M. Michel Ducloux a insisté sur la juste place à réserver, dans la décision médicale concernant un patient, à l'intervention de ses proches. On ne peut en effet ignorer que ceux-ci sont parfois, même si le cas se produit rarement, animés de sentiments qui ne sont pas désintéressés.

M. François Stefani a considéré que l'usage du terme « avis concordant » est plus adapté, en raison de son caractère motivé, que celui de l'« accord confraternel », qui se résume parfois à un rapide accord téléphonique confirmé par écrit. Il a attribué l'augmentation constatée des prescriptions d'antalgiques aux progrès réalisés par la médecine palliative, malgré les réticences ayant initialement entravé le développement de cette pratique.

Il a insisté à nouveau sur la nécessité de distinguer entre la poursuite d'un traitement intervenant à l'hôpital, ne supposant pas d'urgence médicale et permettant la prise collégiale d'une décision, et le choix d'entreprendre, ou non, un traitement effectué par un médecin isolé ou dans l'urgence.

M. Marcel Lesbros a souligné qu'il faut faire confiance aux médecins, notamment au médecin traitant, et à leur sens des responsabilités pour choisir l'initiative la plus judicieuse dans l'intérêt du patient.

M. François Autain a demandé s'il ne serait pas opportun de mieux associer les parents de nouveau-né à la prise de décision concernant la réanimation de leur enfant, à l'exemple des États-Unis où l'on requiert le consentement des parents avant tout arrêt de soins. Il s'est ensuite inquiété de la divergence entre la position du Conseil de l'Ordre des médecins sur l'euthanasie et les sondages qui font état, de manière réitérée, d'une majorité de praticiens favorable à l'euthanasie, voire disposée à pratiquer cet acte. Il s'est enfin enquis des risques encourus par des proches d'un patient ayant demandé à mourir et qui aideraient ce dernier à satisfaire son souhait.

M. Jean-Claude Étienne a considéré que la proposition de loi permettrait de priver d'effets certaines procédures judiciaires fondées sur une interprétation stricte du code pénal. Il s'est interrogé sur la rédaction qui sera finalement retenue pour la réécriture de l'article 37 du code de déontologie médicale.

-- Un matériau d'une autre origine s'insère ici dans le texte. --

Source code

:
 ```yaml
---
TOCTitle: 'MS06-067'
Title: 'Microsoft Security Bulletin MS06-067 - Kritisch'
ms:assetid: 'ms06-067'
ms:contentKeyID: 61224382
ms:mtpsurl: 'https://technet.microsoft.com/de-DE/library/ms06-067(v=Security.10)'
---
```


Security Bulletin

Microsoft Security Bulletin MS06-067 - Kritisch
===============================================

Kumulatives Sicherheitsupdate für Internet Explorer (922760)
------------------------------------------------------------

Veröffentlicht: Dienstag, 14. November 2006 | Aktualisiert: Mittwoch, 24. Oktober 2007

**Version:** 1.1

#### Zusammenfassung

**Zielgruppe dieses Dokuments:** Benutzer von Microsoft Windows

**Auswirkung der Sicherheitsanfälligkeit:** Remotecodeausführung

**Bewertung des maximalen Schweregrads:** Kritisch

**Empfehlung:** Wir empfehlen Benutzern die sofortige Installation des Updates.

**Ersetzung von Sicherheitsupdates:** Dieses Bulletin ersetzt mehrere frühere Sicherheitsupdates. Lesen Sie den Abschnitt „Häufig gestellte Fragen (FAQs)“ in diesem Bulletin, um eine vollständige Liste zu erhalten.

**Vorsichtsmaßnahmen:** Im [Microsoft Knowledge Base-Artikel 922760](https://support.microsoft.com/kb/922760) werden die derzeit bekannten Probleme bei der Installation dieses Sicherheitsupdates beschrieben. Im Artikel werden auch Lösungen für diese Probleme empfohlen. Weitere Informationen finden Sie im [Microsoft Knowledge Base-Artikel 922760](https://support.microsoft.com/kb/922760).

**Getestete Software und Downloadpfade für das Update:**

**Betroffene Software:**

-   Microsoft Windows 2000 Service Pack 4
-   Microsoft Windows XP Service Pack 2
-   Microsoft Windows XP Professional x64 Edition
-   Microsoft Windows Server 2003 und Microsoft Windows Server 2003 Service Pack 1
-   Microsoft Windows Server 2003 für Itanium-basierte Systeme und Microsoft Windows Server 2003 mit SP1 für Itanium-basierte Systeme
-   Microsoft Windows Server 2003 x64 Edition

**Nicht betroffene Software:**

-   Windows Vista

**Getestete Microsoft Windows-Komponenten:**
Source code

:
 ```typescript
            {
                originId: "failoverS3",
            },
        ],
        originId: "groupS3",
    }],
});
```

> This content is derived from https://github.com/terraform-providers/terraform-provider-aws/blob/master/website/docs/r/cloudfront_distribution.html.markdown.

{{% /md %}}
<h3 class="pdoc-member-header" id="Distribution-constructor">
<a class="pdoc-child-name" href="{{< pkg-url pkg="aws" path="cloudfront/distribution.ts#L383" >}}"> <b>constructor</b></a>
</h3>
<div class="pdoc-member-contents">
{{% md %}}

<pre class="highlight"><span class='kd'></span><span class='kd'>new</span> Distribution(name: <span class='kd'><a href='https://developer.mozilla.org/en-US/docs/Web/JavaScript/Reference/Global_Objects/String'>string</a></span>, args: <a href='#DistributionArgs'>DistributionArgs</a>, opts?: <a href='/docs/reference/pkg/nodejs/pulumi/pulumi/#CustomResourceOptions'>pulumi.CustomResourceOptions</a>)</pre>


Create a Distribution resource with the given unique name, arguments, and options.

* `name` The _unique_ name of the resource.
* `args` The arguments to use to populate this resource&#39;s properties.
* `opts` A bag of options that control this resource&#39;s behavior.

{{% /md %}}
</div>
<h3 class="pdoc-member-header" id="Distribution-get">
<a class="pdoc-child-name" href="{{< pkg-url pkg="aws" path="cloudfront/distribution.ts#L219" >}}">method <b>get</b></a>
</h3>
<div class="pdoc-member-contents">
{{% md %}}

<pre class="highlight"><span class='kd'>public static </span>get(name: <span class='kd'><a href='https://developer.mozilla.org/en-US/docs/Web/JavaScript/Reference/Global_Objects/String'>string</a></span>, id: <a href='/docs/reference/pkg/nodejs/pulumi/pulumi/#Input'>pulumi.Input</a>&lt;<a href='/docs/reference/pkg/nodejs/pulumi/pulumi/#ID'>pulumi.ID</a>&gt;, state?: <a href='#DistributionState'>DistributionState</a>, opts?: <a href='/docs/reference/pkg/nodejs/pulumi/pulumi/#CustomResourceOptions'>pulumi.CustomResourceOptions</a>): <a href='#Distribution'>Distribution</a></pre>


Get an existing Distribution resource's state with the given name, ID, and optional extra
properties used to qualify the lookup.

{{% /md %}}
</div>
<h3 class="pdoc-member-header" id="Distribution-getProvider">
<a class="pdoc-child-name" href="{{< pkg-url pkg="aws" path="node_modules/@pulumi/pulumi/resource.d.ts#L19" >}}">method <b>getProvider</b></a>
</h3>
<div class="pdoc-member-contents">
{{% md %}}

M. Michel Ducloux a insisté sur l'importance du bon sens et de la responsabilité du médecin, la loi devant se borner à fixer les grands principes et les interdictions. Il a précisé qu'en néo-natalité, les familles sont associées à la prise des décisions concernant leur enfant. Il a ensuite considéré que le résultat d'un sondage dépend pour beaucoup des termes dans lesquels celui-ci est formulé : on peut ainsi être contre l'acharnement thérapeutique sans pour autant être favorable à l'euthanasie. Il a rappelé la recommandation de M. Dominique Perben, garde des sceaux, ministre de la justice, de ne pas légiférer sous le coup de l'émotion. Il a enfin observé qu'un proche aidant une personne handicapée à se suicider devra répondre de ses actes devant la justice, celle-ci se montrant toutefois généralement indulgente dans la sanction de ces crimes compassionnels.

M. François Stefani a observé que, lorsqu'il avait pris position contre le principe de dépénalisation de l'euthanasie, le Conseil national de l'Ordre n'avait été saisi d'aucune protestation de la part des membres du corps médical. Il a enfin précisé qu'une première proposition de réforme de l'article 37 du code de déontologie médicale a été transmise au Gouvernement, mais qu'elle doit faire l'objet d'adaptations pour que ses dispositions soient compatibles avec celles de la présente proposition de loi.